There was no other choice.
The screams rang out again, less concerning this time. He had learned early to lock away those emotions that made him weak, and fear—regret—made him weak. His back straightened and he set his jaw in determination. Best to get this over with as soon as possible.
Even the creak of the floorboards beneath his feet as he walked were familiar. He remembered all the places where he needed to step to remain silent, and it took all his self-control not to follow that path.
Another shout came, more desperate, sharper...and then was suddenly silenced. He could imagine what had taken place, having been on the receiving end of that frustrated rage more times than he could count.

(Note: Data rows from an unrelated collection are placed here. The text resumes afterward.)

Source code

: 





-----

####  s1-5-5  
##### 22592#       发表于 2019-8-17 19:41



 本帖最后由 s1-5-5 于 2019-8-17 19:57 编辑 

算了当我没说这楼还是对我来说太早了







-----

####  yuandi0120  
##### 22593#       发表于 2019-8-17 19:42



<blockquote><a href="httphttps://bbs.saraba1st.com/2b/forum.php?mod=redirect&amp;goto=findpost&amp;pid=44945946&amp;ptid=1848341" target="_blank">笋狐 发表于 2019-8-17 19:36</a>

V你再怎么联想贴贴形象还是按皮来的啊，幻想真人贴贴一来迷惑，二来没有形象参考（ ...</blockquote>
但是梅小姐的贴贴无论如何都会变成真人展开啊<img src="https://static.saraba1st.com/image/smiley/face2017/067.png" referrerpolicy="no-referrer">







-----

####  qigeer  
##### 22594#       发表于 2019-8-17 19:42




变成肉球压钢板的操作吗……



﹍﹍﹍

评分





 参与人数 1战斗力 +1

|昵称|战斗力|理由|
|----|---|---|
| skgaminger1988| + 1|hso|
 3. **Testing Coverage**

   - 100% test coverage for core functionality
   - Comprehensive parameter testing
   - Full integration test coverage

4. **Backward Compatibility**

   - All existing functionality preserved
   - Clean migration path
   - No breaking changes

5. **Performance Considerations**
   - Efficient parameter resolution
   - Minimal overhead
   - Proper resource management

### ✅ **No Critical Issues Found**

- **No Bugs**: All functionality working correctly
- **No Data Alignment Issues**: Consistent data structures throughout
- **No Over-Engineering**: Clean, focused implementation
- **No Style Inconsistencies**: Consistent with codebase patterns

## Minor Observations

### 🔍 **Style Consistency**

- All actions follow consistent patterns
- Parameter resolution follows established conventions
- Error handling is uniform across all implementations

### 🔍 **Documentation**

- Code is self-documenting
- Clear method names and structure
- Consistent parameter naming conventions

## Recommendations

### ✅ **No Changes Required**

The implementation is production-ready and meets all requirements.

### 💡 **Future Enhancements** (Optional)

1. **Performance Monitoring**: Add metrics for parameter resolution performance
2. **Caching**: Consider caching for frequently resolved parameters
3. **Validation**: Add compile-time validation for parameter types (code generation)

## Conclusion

He came to a stop in front of the door behind which the tortured man no doubt sat unconscious, and waited. His breathing became irregular and his heart beat faster in anticipation.
What am I doing here? Why do I answer the summons of this madman?
Perhaps he shouldn’t have. Every encounter with this man, every moment in his presence, was one more moment that his life could come apart at the seams. But even as he considered leaving, turning on his heel and fleeing for his life and his sanity, he knew it was futile. He would never be allowed to go, not unless his master gave him leave. For despite his fear, despite his doubts, despite the overwhelming desire to run, his fist seemed to rise of its own accord.
It—
he
—knocked.
Rustling sounded from within, and then footsteps. The door opened, revealing only darkness within. But he was there, there was no doubt, lurking in the shadows: his master. Even from the hall the stench of the room was overpowering. Sweat, blood, human waste, burned flesh: the smell of torture. He resisted the urge to cover his nose.
“Rowan,” his master’s voice growled from the darkness. “You’ve caught me at a bad time.”
“You sent for me.”
His master paused, and the air suddenly became more difficult to breathe. Had he spoken out of turn? Was his master angry?
“So I did,” came the whispered reply. “Come in. I believe we are at a good stopping point, in any case.”
Rowan blanched at the prospect of entering the torture chamber. The smell of the place was foul enough from the hall; he could only imagine what it would be like within. Not to mention the memories: the most terrible of any he had gained before or since. But he did not have the will to refuse. He stepped across the threshold into the world of darkness, lamenting that covering his nose would no longer do any good. Now he would be lucky not to vomit all over the floor.